Collection comprises 251 silver bromide black-and-white photographic prints taken by David Goldblatt in South Africa during the late 1960s. Accompanying the photographs are also three 16 mm films, Soweto, On the Mines, and Some Afrikaners, created in 1976 from his still images; DVD viewing copies are available for these films. Goldblatt captured these images of gold miners and Afrikaaner people in different regions of South Africa, traveling from his hometown west of Johannesburg to the Western Cape province and the Karoo.
The photographs in this collection were published in Goldblatt's first two books: On The Mines (1973, with Nadine Gordimer) and Some Afrikaners Photographed (1975).
The On the Mines series features images from the late 1960s of both white and black South African gold miners, in groups and individually, both inside and outside the mines.
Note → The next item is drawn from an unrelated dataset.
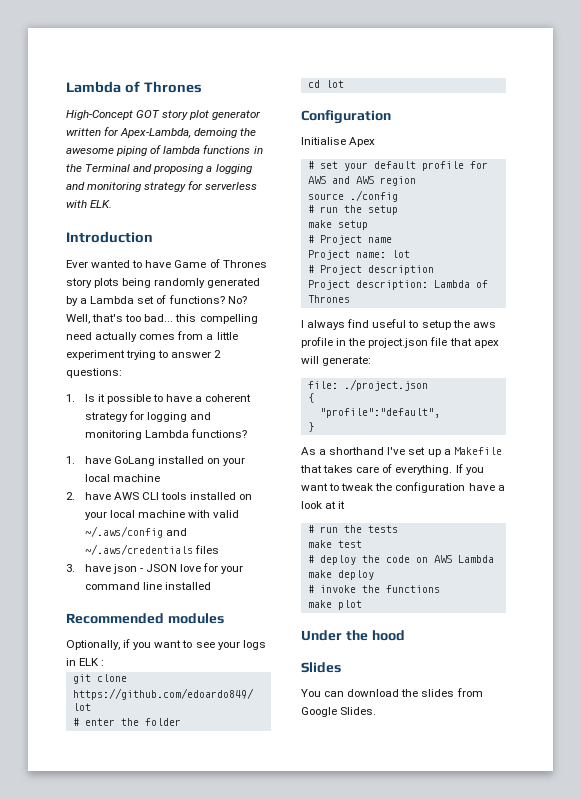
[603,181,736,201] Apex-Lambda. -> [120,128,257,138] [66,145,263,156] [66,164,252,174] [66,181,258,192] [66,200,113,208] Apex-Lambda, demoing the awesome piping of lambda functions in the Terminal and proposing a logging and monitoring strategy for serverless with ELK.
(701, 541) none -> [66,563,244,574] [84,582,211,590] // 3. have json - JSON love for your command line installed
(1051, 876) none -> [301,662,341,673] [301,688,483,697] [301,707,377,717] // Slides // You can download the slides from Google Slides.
The images in the Some Afrikaners series, shot from 1961 to 1968, depict the everyday life of the white South Africans known as Afrikaners, and the environment in which they lived. Subjects include school, recreation, mealtimes, buildings, decorum and dress; there are group pictures as well as individual portraits.
Print sizes vary: there are 8x10 inch prints; uncropped work prints of custom sizes and shapes on paper no larger than approximately 12 1/2 x 12 1/2 inches; and prints mounted on 12 1/2 x 13 inch tan mat boards. Most have notes with printing instructions, with occasional captions on backs of prints or beneath prints on mat boards. Acquired as part of the Archive of Documentary Arts at Duke University.
David Goldblatt was born November 29, 1930 in the South African city Randfontein of the province Gauteng. His photographic career began at age eighteen when he began taking pictures. With parents and grandparents who fled Lithuania around 1890 to escape from religious persecution against Jews, Goldblatt found himself simultaneously a part of white society that saw itself as superior, and an object of racial and religious oppression; this may explain in part the subjects of his images, which explore and document the complexities of a particular historical moment in South Africa. Goldblatt was drawn to the gold mines near his hometown, where he roamed as a child, and photographed these sites and the workers in black-and-white. In the 1990s he began to shoot in color to a greater extent, also including a few of his 1960s color photographs in his 2012 redesigned edition of On the Mines).
Besides contributing to many photographic exhibitions, Goldblatt has published many books and has produced films created from his still images. He has been recognized for his achievements in documenting South African life and society with the Hasselblad Award in 2006, the Cartier-Bresson Award in 2009, and the 2013 Lifetime Achievement Award from the International Center for Photography.